Information shown.

────────

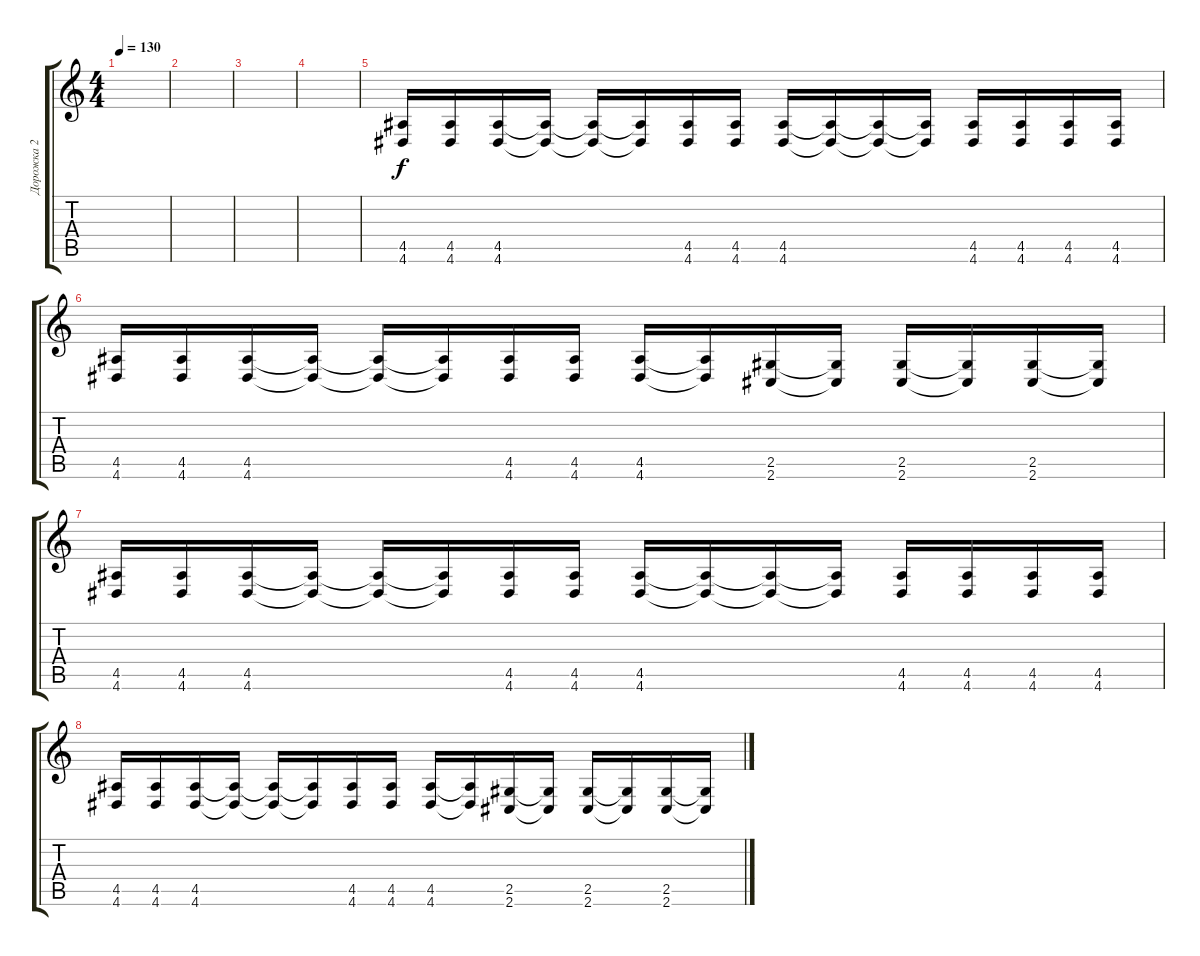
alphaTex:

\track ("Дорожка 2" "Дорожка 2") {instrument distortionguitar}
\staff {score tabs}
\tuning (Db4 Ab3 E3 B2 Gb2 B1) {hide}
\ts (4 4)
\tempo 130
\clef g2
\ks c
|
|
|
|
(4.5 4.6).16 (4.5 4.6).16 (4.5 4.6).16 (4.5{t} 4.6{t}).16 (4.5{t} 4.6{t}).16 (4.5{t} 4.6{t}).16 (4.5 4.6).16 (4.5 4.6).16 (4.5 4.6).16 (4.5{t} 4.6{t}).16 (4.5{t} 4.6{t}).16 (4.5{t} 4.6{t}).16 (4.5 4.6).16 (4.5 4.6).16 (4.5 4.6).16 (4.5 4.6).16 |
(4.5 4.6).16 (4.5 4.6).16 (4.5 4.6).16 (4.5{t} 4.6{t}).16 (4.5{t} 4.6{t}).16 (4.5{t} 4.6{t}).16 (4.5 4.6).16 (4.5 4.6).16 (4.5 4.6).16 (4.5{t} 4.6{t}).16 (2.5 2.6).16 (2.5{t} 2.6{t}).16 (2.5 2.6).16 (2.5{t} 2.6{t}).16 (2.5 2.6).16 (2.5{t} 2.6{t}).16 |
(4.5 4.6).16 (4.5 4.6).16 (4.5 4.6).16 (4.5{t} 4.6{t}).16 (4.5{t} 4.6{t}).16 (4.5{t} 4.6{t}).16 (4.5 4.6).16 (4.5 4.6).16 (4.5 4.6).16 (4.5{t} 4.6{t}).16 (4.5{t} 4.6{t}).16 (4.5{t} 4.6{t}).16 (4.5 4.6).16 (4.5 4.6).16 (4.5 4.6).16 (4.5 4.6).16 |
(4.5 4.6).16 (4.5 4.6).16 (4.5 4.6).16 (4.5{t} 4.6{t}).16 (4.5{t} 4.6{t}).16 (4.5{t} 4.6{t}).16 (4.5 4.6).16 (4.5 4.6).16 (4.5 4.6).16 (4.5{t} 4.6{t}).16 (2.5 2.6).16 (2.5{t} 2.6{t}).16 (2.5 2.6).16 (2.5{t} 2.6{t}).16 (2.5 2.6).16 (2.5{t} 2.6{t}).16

────────

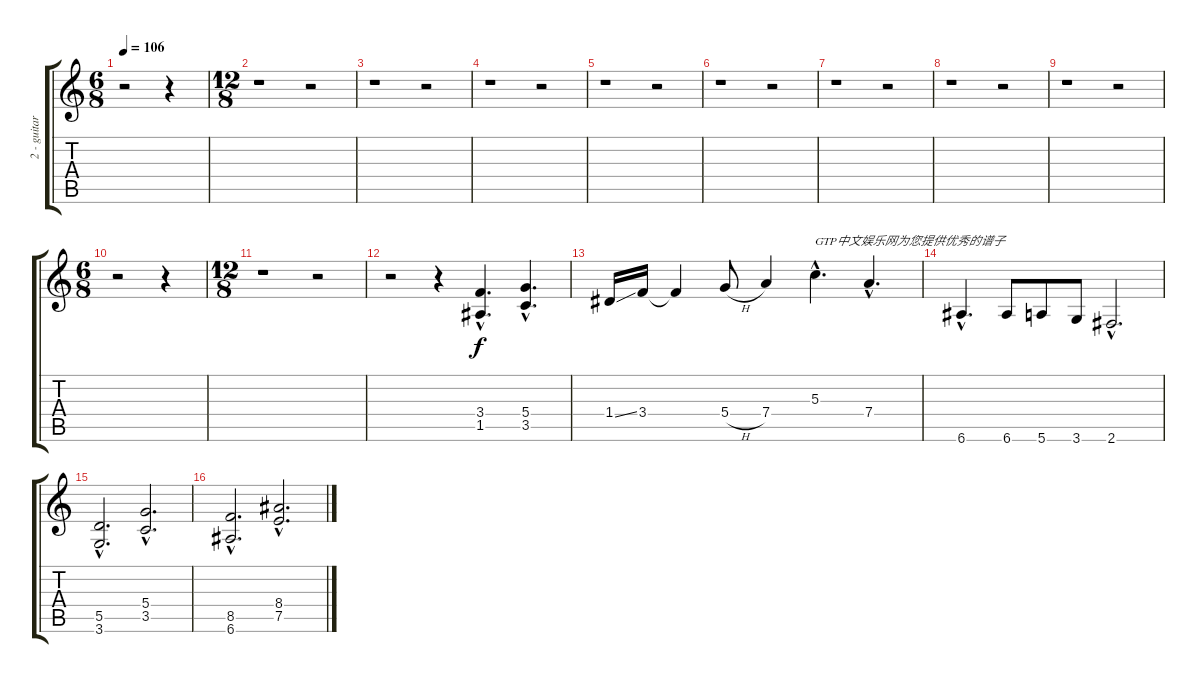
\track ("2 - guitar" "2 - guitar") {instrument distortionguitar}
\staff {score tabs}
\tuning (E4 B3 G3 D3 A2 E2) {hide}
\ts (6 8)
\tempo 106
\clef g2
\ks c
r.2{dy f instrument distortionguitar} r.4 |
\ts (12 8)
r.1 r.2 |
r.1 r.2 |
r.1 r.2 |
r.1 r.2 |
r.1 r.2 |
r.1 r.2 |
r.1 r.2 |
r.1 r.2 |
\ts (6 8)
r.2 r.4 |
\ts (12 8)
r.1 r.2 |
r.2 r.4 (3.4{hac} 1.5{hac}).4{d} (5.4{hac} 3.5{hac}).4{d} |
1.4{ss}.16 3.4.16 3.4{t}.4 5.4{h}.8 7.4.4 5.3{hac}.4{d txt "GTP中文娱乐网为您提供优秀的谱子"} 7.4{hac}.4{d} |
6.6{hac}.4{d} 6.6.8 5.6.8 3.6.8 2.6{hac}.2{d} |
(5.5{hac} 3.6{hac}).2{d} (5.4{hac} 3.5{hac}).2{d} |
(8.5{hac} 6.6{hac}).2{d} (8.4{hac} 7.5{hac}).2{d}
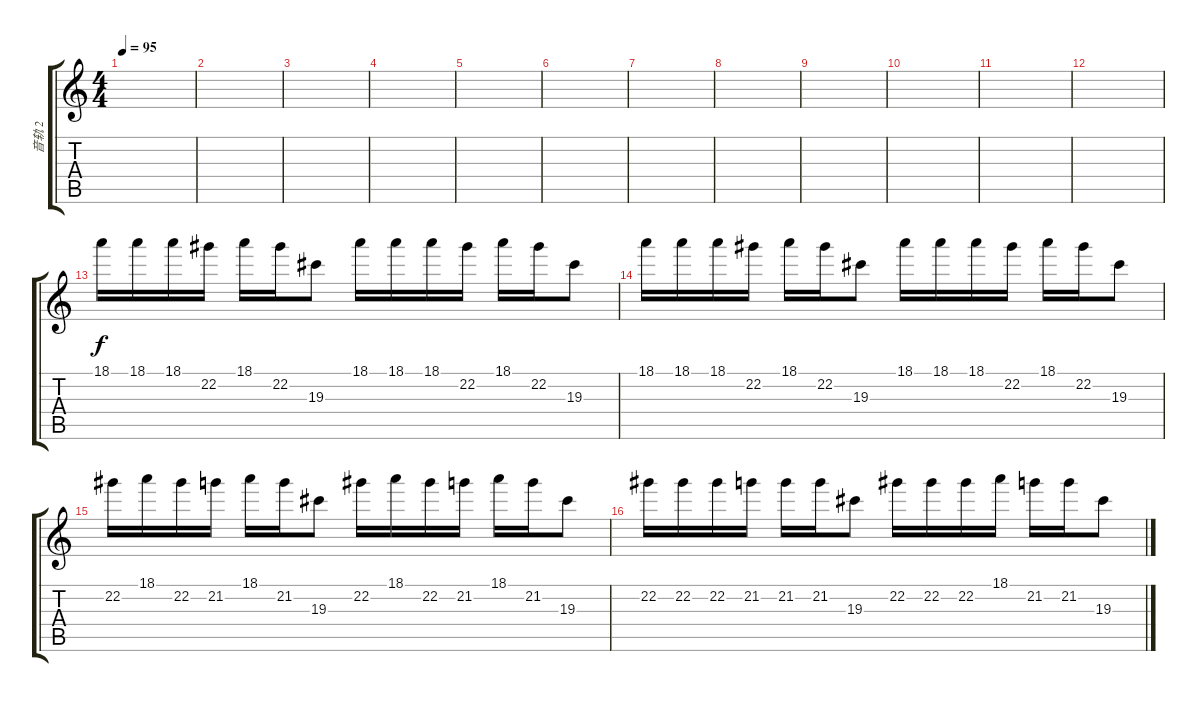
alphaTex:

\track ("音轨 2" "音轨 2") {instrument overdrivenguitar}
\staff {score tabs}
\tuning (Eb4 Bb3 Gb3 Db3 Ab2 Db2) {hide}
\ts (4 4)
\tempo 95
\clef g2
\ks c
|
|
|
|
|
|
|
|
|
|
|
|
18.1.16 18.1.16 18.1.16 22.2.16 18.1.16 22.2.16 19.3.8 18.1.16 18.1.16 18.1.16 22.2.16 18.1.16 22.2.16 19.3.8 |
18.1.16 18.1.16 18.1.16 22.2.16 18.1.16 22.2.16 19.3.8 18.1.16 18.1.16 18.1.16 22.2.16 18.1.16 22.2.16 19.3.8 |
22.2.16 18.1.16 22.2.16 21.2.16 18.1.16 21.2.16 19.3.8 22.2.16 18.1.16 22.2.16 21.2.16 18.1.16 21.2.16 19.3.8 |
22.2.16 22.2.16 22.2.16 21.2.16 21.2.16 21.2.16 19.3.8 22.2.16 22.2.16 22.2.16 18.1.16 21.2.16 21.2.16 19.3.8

────────

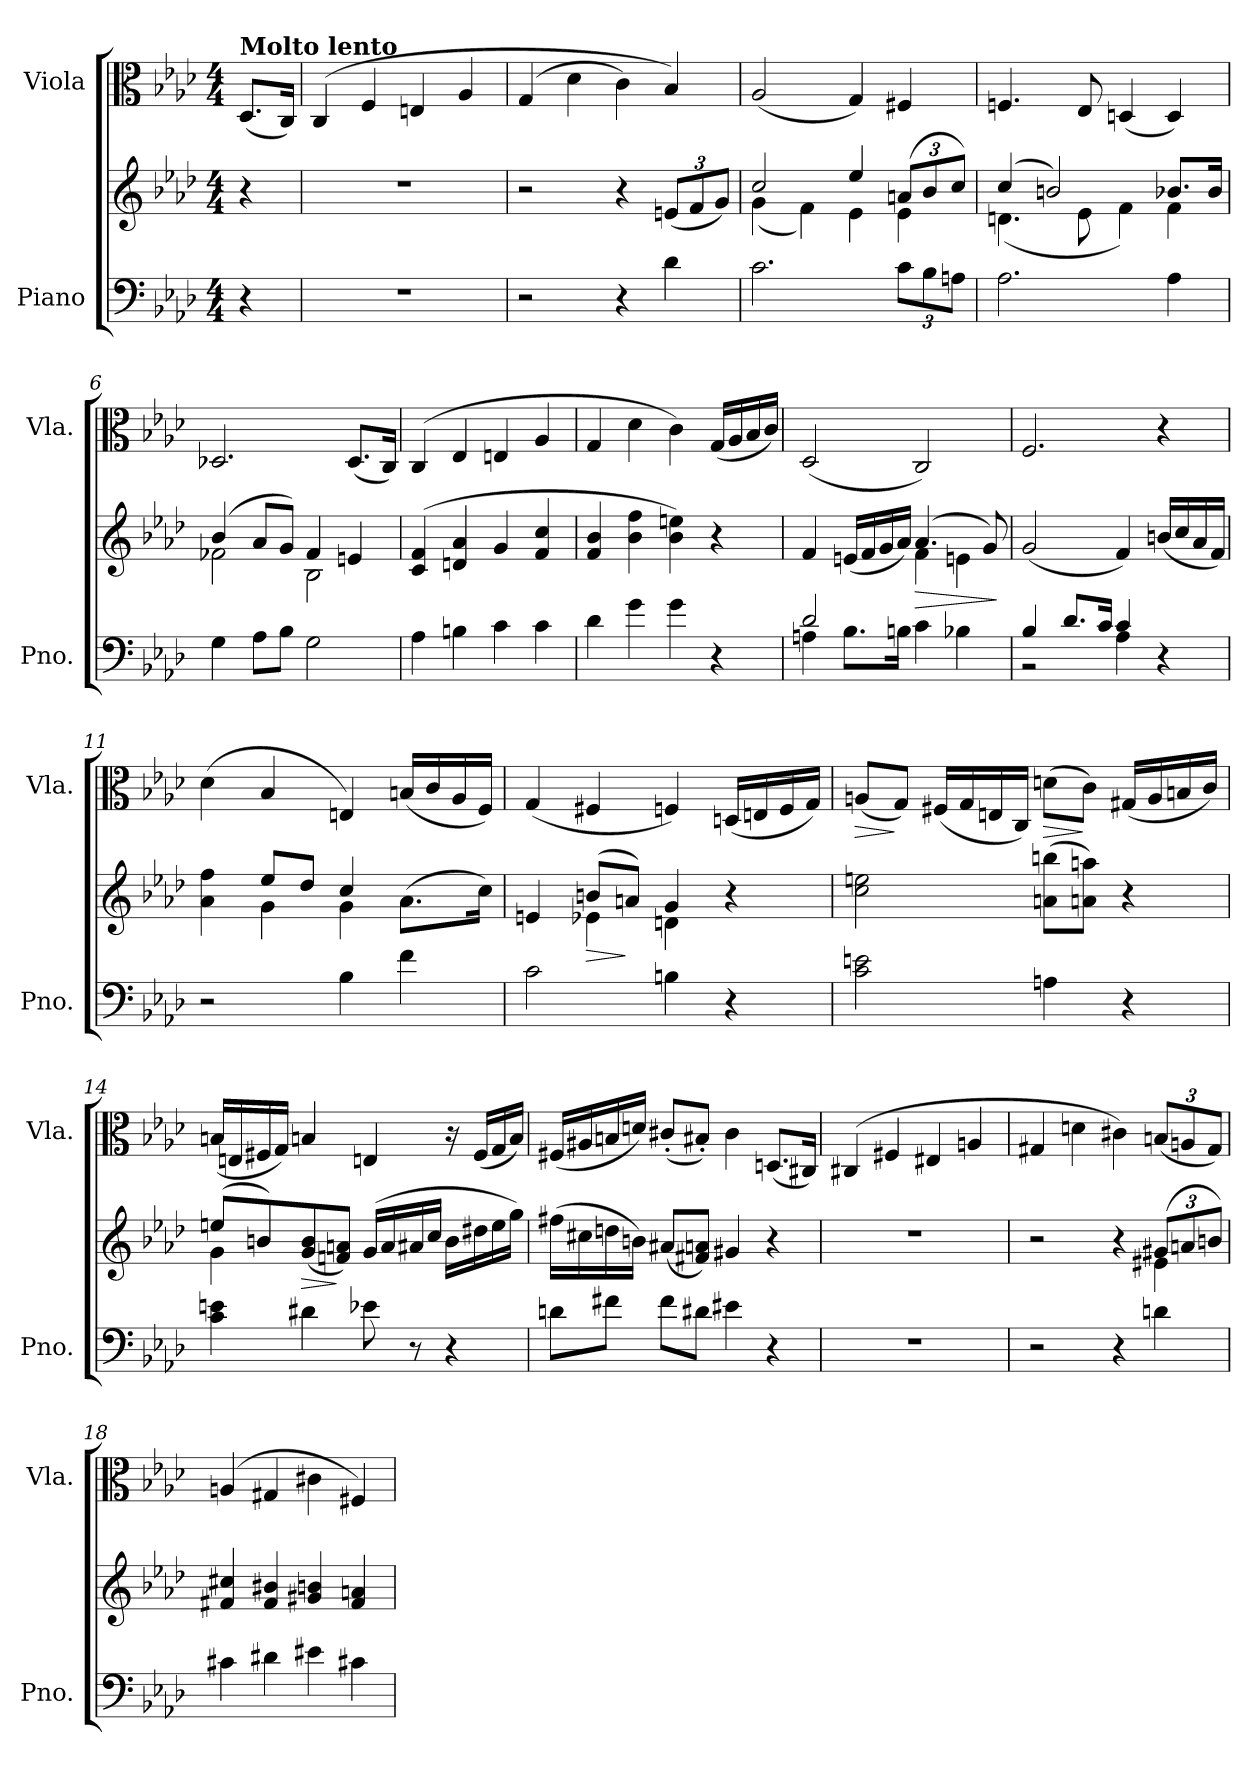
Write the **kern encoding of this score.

────────

Exercise objective. From the records above, extract each line that contains the string "track".

Output of the task.
\track ("Дорожка 2" "Дорожка 2") {instrument distortionguitar}
\track ("2 - guitar" "2 - guitar") {instrument distortionguitar}
\track ("音轨 2" "音轨 2") {instrument overdrivenguitar}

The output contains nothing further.